Architect, Lord Mayor of London (1909–1991)

Sir Gilbert Samuel Inglefield (13 March 1909 – 14 October 1991) was a British architect and Lord Mayor of London from November 1967 to November 1968.

Inglefield was the son of Admiral Sir Frederick Samuel Inglefield KCB FRGS DL, and Millicent Evelyn Cecilia Crompton the heiress of the Derbyshire banker John Gilbert Crompton

He was an Alderman of the City of London. In 1957, he was appointed chairman of the Barbican Committee, responsible for building the Barbican Estate, replacing Eric Wilkins, who had died.

He appeared as a castaway on the BBC Radio programme Desert Island Discs on 1 July 1968; his chosen favourite piece of music, book and luxury item were "The Nightingale Chorus" from Handel's Solomon, A History of Western Philosophy by Bertrand Russell, and Botticelli's The Mystical Nativity from the National Gallery, respectively.

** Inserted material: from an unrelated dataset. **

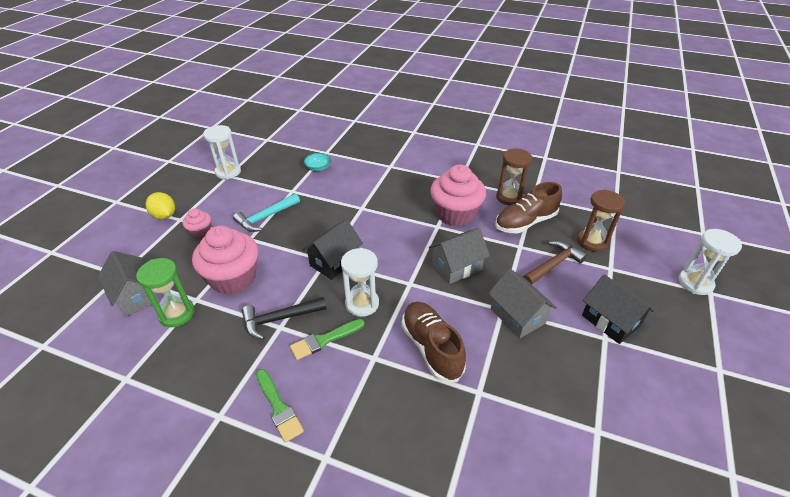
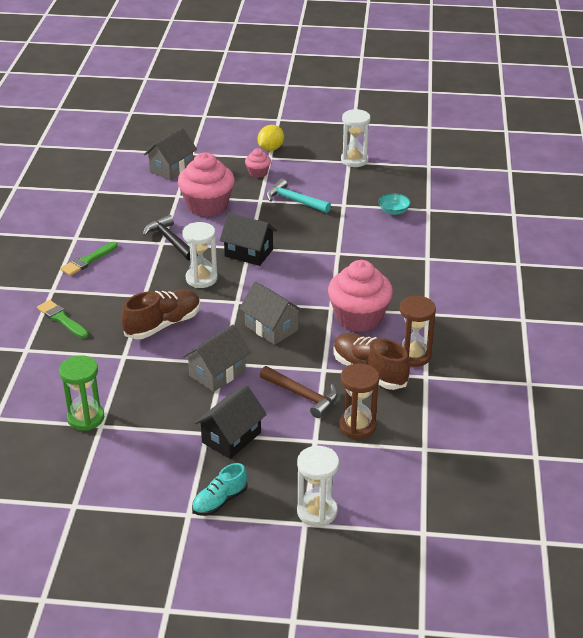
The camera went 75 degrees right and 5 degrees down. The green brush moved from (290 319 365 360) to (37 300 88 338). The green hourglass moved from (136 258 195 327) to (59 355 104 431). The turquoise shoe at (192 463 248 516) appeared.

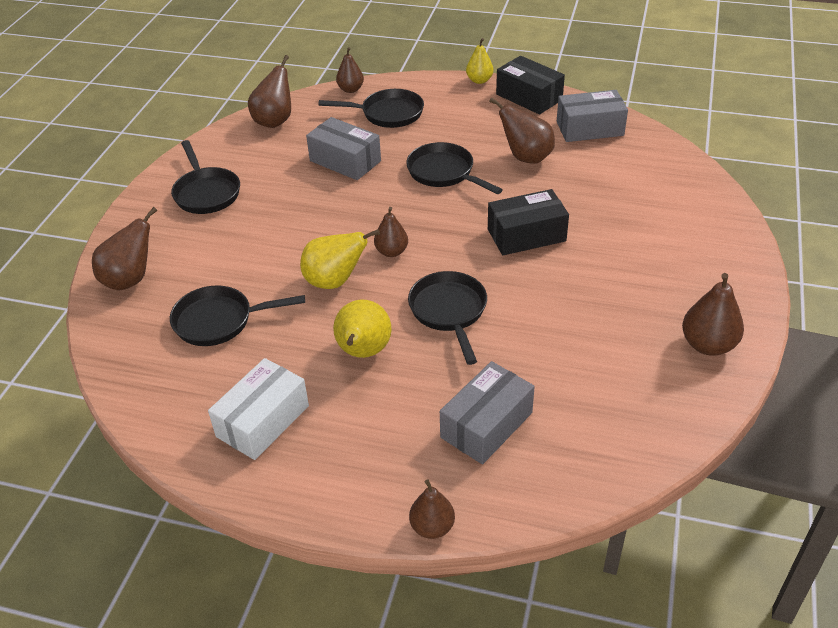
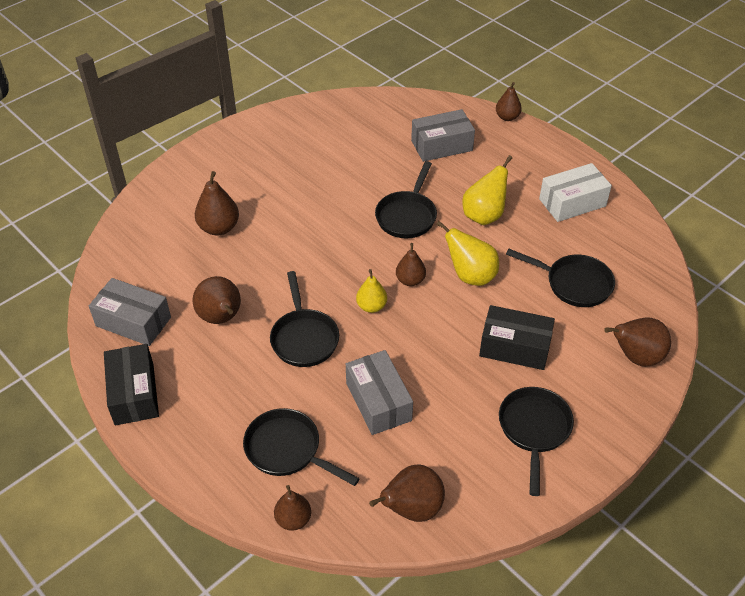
The camera went 150 degrees left and 5 degrees up. The brown pear moved from (682 273 744 356) to (195 171 239 236). The yellow pear moved from (466 38 494 84) to (356 269 387 313). The black box moved from (488 189 569 255) to (479 305 555 370).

On 23 September 1968, he laid the foundation stone of the relocated London Bridge, at Lake Havasu City, Arizona, United States.

From 1950 to 1976 he lived at Eggington House, the manor house of the village of Eggington, near Leighton Buzzard, Bedfordshire. Gilbert Inglefield Middle School (now Gilbert Inglefield Academy) at Leighton Buzzard was named in his honour.

His brother, Colonel John Frederick Crompton-Inglefield of Parwich Hall, served as High Sheriff of Derbyshire in 1938.

==Awards and honours==
Inglefield was knighted in the 1965 New Year Honours, and appointed a Knight Grand Cross of the Order of the British Empire (GBE) in the 1968 Birthday Honours.